Ms. Ramalingam’s company has worked with tech companies, governments and organizations to intervene in the earliest stages of extremist activity online by developing an open-source system that redirects people who might be searching for “The Great Replacement” or other extremist terms online.

A user might be shown an ad in their results on a search engine or social media app that takes them to a page with “constructive alternative messages.” The most successful they’ve run so far in the U.S. simply said, “Anger and grief can be isolating,” and took users to a page with self-help or counselling resources.

In Alberta, the Organization for the Prevention of Violence, or OPV, has enrolled about 50 people in its psycho-social deradicalization program called Evolve since it launched in 2019. Many participants have found Evolve on their own, while others have been referred through family, friends or even the police or courts. The program experienced an uptick in referrals since the winter convoy protests.

Though some subscribe to conspiracy theories like “The Great Replacement,” staff in the program never start off trying to correct or argue with the beliefs of participants, explained Michael King, OPV’s director of research. For one, it just makes their beliefs more entrenched, and also it doesn’t do much to build trust with people who usually have high levels of mistrust in institutions.

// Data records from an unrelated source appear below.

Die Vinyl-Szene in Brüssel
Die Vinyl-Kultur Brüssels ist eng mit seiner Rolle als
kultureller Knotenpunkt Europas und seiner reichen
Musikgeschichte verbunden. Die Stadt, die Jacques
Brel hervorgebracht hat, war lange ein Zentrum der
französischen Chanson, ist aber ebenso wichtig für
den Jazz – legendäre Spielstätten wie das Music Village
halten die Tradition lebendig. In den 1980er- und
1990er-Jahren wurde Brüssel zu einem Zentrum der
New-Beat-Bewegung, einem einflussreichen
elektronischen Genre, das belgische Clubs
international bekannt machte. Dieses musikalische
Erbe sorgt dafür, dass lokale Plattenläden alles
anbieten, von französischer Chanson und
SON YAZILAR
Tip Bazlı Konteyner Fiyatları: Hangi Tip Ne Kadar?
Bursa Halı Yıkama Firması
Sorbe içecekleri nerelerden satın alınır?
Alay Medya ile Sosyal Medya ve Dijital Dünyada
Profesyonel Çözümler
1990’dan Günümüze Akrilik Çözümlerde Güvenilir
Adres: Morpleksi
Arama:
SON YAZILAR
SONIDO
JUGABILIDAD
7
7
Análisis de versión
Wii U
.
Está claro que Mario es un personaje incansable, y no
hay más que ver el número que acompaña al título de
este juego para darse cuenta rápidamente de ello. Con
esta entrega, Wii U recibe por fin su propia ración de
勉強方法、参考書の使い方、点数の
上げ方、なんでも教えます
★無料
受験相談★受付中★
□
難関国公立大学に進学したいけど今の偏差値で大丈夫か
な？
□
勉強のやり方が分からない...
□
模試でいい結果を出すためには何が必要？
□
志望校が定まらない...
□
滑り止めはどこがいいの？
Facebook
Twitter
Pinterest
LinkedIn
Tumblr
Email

Instead, he said, mentors (who were previously involved in extremism themselves), social workers and a psychologist look at things the participant might be struggling with: securing housing, for example, or finding a new job.

“If you start helping them with that [and] you’re sticking with them for a few months, then they start saying, ‘Okay, I can trust this person.’ And slowly but surely you get to a point where ideology can be a topic that will be put on the table and discussed.”

Both Mr. King and Ms. Ramalingam said sustained funding is necessary for this work and the deployment of those funds must be community-based, where social workers and psychologists can better tailor their approach to local needs. Most Evolve participants, for example, have been with the program for more than two years, Mr. King said.

The way these extremism movements have proliferated online through platforms such as Discord and Twitch (the latter of which the Buffalo shooter used to livestream his attack) has made the work of deradicalization especially difficult.

“A lot of people who are trying to disengage will find it difficult because of the online environment – they can access it so easily,” said Mr. King. “It’s there, it’s always there.”